# Exercise details
Write out the text of every row below word for word, leaving out the pictures.

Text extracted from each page
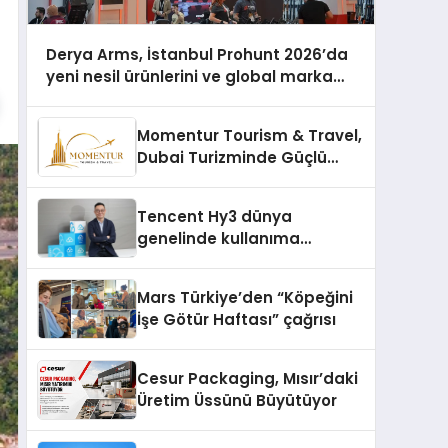
Derya Arms, İstanbul Prohunt 2026’da
yeni nesil ürünlerini ve global marka
vizyonunu sergiledi
Momentur Tourism & Travel,
Dubai Turizminde Güçlü
Operasyon Ağıyla Fark
Yaratıyor
Tencent Hy3 dünya
genelinde kullanıma
sunuldu
Mars Türkiye’den “Köpeğini
İşe Götür Haftası” çağrısı
Cesur Packaging, Mısır’daki
Üretim Üssünü Büyütüyor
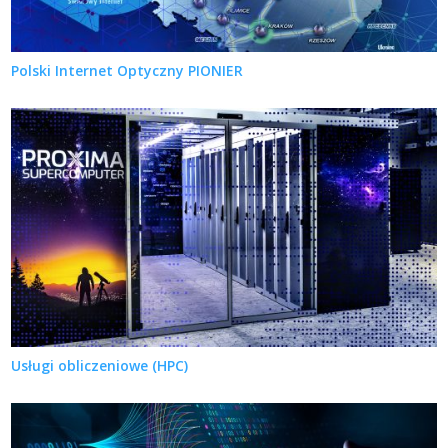
Polski Internet Optyczny PIONIER
Usługi obliczeniowe (HPC)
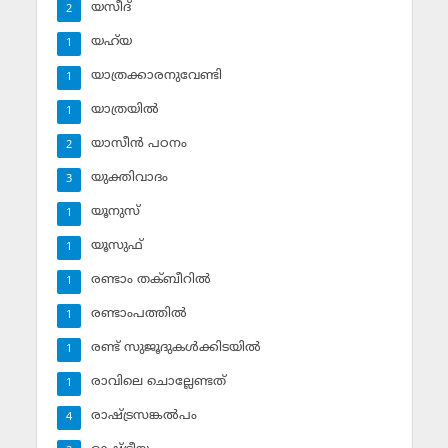
യസീദ്‌
2
യഹ്‌യ
1
യാത്രക്കാരനുവേണ്ടി
1
യാത്രയില്‍
1
യാസീന്‍ പഠനം
2
യുക്തിവാദം
3
യൂനുസ്‌
1
യൂസുഫ്‌
1
രണ്ടാം തക്ബീറില്‍
1
രണ്ടാംപത്തില്‍
1
രണ്ട് സുജൂദുകള്‍ക്കിടയില്‍
1
രാവിലെ ചൊല്ലേണ്ടത്
1
രാഷ്ട്രസങ്കല്‍പം
4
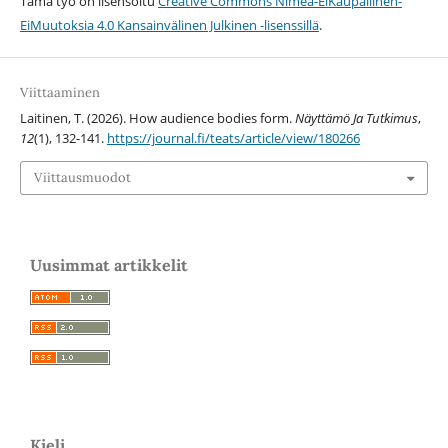
Tämä työ on lisensoitu
Creative Commons Nimeä-EiKaupallinen-
EiMuutoksia 4.0 Kansainvälinen Julkinen -lisenssillä
.
Viittaaminen
Laitinen, T. (2026). How audience bodies form.
Näyttämö Ja Tutkimus
,
12
(1), 132-141.
https://journal.fi/teats/article/view/180266
Viittausmuodot
Uusimmat artikkelit
Kieli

# Solution to the exercise
Derya Arms, İstanbul Prohunt 2026’da
yeni nesil ürünlerini ve global marka
vizyonunu sergiledi
Momentur Tourism & Travel,
Dubai Turizminde Güçlü
Operasyon Ağıyla Fark
Yaratıyor
Tencent Hy3 dünya
genelinde kullanıma
sunuldu
Mars Türkiye’den “Köpeğini
İşe Götür Haftası” çağrısı
Cesur Packaging, Mısır’daki
Üretim Üssünü Büyütüyor
Polski Internet Optyczny PIONIER
Usługi obliczeniowe (HPC)
യസീദ്‌
2
യഹ്‌യ
1
യാത്രക്കാരനുവേണ്ടി
1
യാത്രയില്‍
1
യാസീന്‍ പഠനം
2
യുക്തിവാദം
3
യൂനുസ്‌
1
യൂസുഫ്‌
1
രണ്ടാം തക്ബീറില്‍
1
രണ്ടാംപത്തില്‍
1
രണ്ട് സുജൂദുകള്‍ക്കിടയില്‍
1
രാവിലെ ചൊല്ലേണ്ടത്
1
രാഷ്ട്രസങ്കല്‍പം
4
Tämä työ on lisensoitu
Creative Commons Nimeä-EiKaupallinen-
EiMuutoksia 4.0 Kansainvälinen Julkinen -lisenssillä
.
Viittaaminen
Laitinen, T. (2026). How audience bodies form.
Näyttämö Ja Tutkimus
,
12
(1), 132-141.
https://journal.fi/teats/article/view/180266
Viittausmuodot
Uusimmat artikkelit
Kieli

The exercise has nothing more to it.